Sebab, Rasulullah saw memang diutus untuk menyampaikan kebenaran kepada seluruh umat manusia. Kebenaran yang dibawa oleh Nabi terakhir itu adalah ajakan untuk mengakui beliau sebagai Nabi terakhir dengan membawa mukjizat al-Quran.
Dalam mewujudkan kerukunan, tidak perlu dilakukan dengan merusak keimanan. Justru itulah hakekat “Bhinneka Tunggal Ika”, berbeda-beda keyakinan tetapi tetap merupakan satu bangsa. Menghormati keyakinan masing-masing bukan berarti mencampuradukkan atau merusak keyakinan agama-agama.
Justru, kerukunan akan terasa lebih indah dan bermakna, saat kerukunan itu terwujud di atas perbedaan klaim-klaim kebenaran.

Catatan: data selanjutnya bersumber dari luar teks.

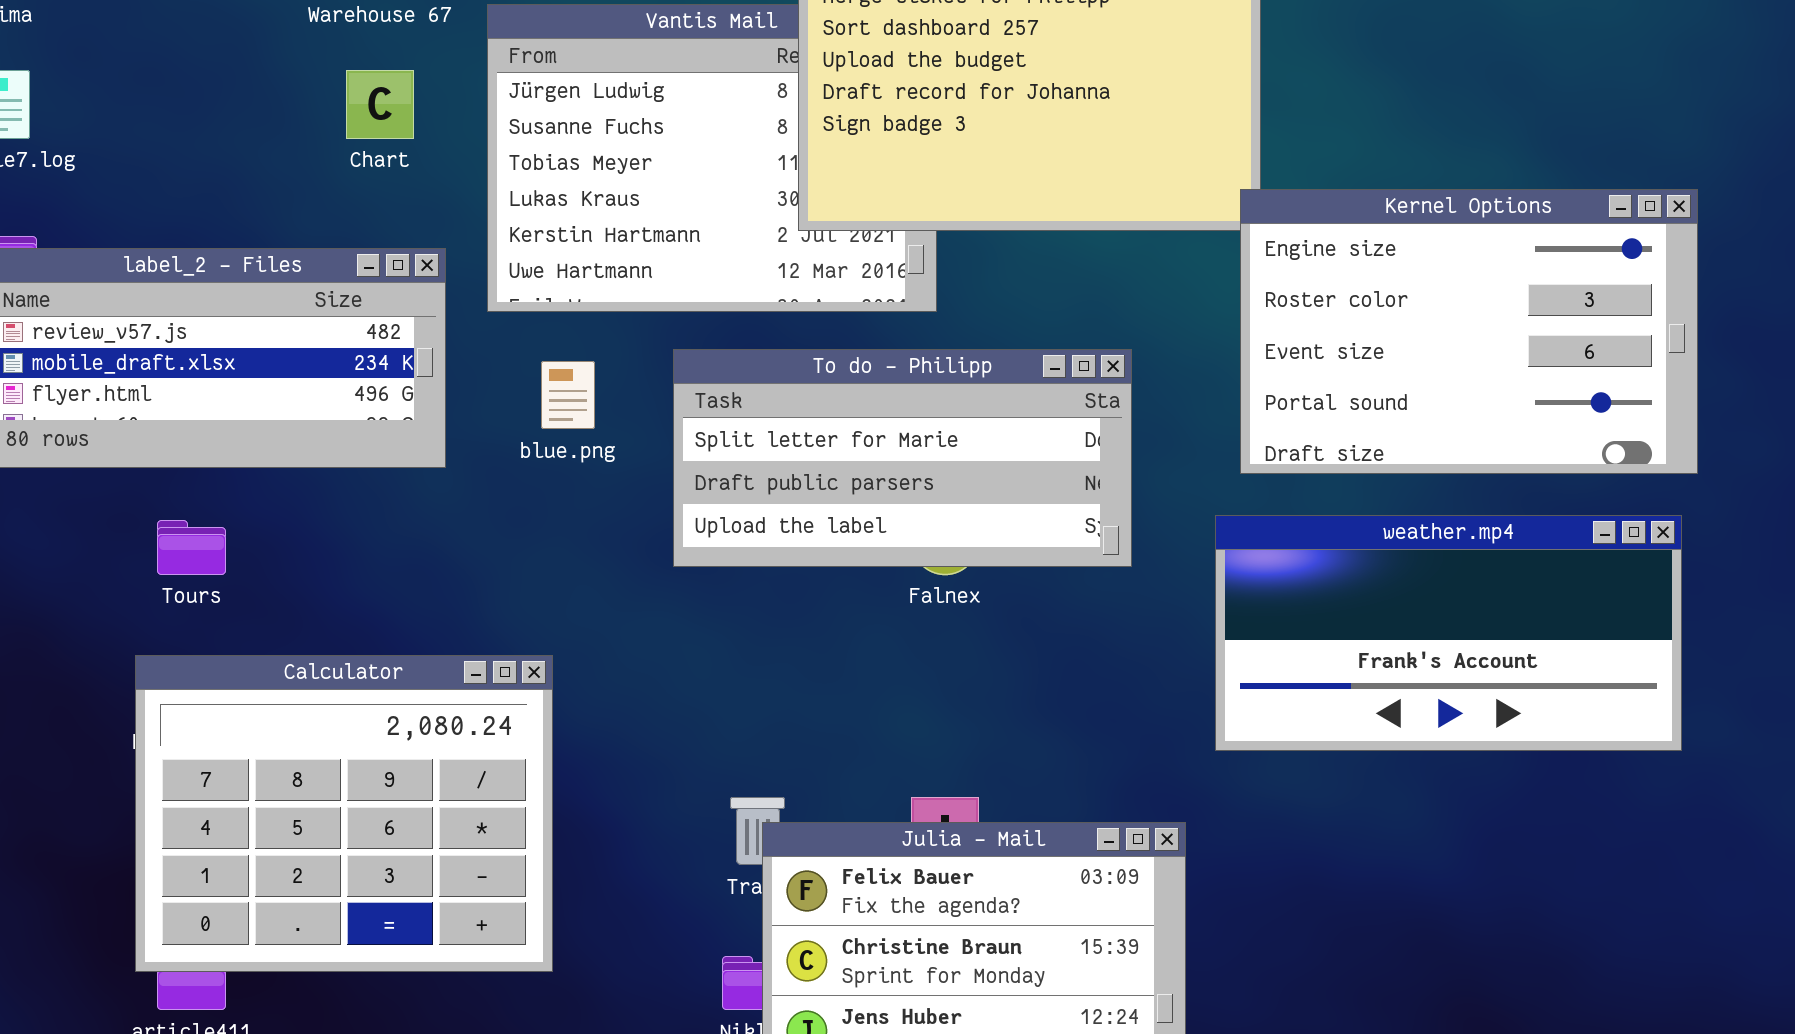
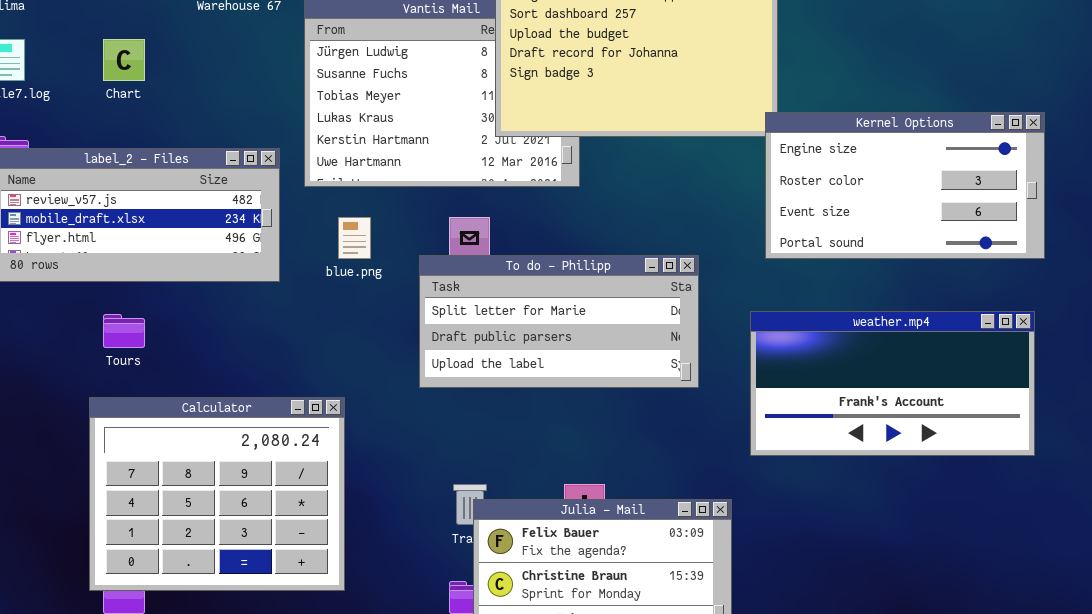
Chart: [346,70,414,139] -> [103,39,145,81], moved
Kernel Options: [1240,189,1698,474] -> [765,112,1045,259], resized
To do - Philipp: [673,349,1132,567] -> [419,255,699,388], moved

Klaim terhadap kebenaran pada masing-masing agama perlu dihormati, dan tidak bisa dipaksa untuk dihapuskan. Islam melarang umatnya untuk memaksa orang lain memeluk agama Islam (QS al-Baqarah: 256).

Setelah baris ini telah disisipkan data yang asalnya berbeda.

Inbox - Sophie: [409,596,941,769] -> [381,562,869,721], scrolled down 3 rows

Meskipun begitu, Rasulullah saw diperintahkan untuk mengajak kaum Ahlul Kitab (Yahudi dan Nasrani) untuk bertauhid dan meninggalkan kemusyrikan. (QS Ali Imran: 64). Maka, Nabi dan para sahabat beliau pun aktif mendakwahkan Islam kepada seluruh umat manusia. Dengan semangat dakwah itulah, Islam kemudian tersebar ke seluruh penjuru dunia, menyebarkan rahmatan lil-alamiin, termasuk di negeri kita. Wallahu A’lam bish-shawab. (Depok, 13 November 2022).